Jora’h avait tenté d’exprimer l’amour qu’il avait voué à sa mère, mais même pour un Mage Imperator il y avait des choses trop difficiles à expliquer. Étrangement, ses révélations n’avaient suscité qu’une surprise modérée chez Osira’h. Il se demanda ce qu’Udru’h lui avait dit au sujet de Nira. Rien d’aimable assurément.
Si elle réussissait sa mission et revenait, il se promit de mieux s’occuper d’elle. Mais en ce moment, le temps lui manquait. À chaque heure qui passait, des vibrations inquiétantes augmentaient dans le thisme, et il ne devait plus différer la mission de sa fille sur Durris-B.
Mais avant qu’il ait formulé son ordre, un messager surgit dans la hautesphère.
— Mage Imperator, cria-t-il, les hydrogues attaquent Qronha 3 ! Nous venons de recevoir un signal de Hroa’x, le chef des écopeurs. Cela vient de commencer, mais leur destruction semble imminente !
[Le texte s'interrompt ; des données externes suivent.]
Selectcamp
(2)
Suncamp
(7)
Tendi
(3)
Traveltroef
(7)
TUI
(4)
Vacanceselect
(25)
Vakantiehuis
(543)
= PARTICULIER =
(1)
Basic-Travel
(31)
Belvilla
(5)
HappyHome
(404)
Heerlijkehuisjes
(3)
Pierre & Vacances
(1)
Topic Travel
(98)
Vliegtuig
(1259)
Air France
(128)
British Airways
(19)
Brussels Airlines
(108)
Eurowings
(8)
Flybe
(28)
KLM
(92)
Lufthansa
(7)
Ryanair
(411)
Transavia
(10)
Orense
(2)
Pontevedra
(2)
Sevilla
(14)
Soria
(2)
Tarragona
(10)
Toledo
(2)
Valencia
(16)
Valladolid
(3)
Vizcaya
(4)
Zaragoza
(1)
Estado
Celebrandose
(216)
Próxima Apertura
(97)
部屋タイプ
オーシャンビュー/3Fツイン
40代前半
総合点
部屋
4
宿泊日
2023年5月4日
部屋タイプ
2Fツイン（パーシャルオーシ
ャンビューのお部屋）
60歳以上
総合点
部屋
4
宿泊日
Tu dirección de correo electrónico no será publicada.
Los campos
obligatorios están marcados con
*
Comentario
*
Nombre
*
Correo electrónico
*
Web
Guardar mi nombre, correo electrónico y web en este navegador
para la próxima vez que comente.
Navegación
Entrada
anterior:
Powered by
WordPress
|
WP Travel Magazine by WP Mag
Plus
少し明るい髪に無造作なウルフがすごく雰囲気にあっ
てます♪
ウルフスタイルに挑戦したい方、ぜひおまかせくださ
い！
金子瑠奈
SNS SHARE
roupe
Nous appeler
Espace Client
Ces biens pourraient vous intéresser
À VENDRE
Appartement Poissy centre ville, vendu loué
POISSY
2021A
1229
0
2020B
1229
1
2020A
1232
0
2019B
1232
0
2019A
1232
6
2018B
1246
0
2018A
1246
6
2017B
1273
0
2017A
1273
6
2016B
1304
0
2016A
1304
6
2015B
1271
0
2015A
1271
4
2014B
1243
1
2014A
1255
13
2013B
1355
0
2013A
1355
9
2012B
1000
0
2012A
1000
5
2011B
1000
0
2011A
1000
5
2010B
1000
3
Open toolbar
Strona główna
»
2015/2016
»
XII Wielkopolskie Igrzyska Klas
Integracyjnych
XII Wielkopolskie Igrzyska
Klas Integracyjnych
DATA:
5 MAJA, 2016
Jora’h s’extirpa de son chrysalit. Il s’adressa à Yazra’h et Osira’h avec une urgence renouvelée :
— Vous devez vous rendre là-bas plutôt que sur le soleil mort. Nous avons une obligation de défense envers notre cité des nuages. Et puisque les hydrogues sont revenus nous frapper sur Qronha 3, c’est là-bas que nous les rencontrerons. (Ses larges mains se posèrent sur les frêles épaules de la fillette.) Osira’h, tu dois parvenir à communiquer avec l’ennemi avant qu’il nous détruise tous. Amène-les-moi à tout prix, afin que je puisse leur parler et faire la paix avec eux.
Une nuée de gardes et de fonctionnaires entoura Osira’h et l’entraîna vers la flotte de croiseurs. Jora’h la suivit des yeux, et ses espoirs l’accompagnèrent.
Ce jour était celui des grands changements à venir. Il avait envoyé sa fille à son destin. Il était temps à présent de s’occuper d’Hyrillka. Aujourd’hui même. Plusieurs mondes étaient déjà perdus. Assez ! Il ne saurait tolérer plus longtemps ce vide dans le thisme.
Aujourd’hui était le jour où l’Attitré de Dobro devait affronter Rusa’h.
— Convoquez le tal O’nh, appela-t-il. Nous partons pour Dobro dans une heure. Il nous faut espérer qu’Udru’h aura joué son rôle.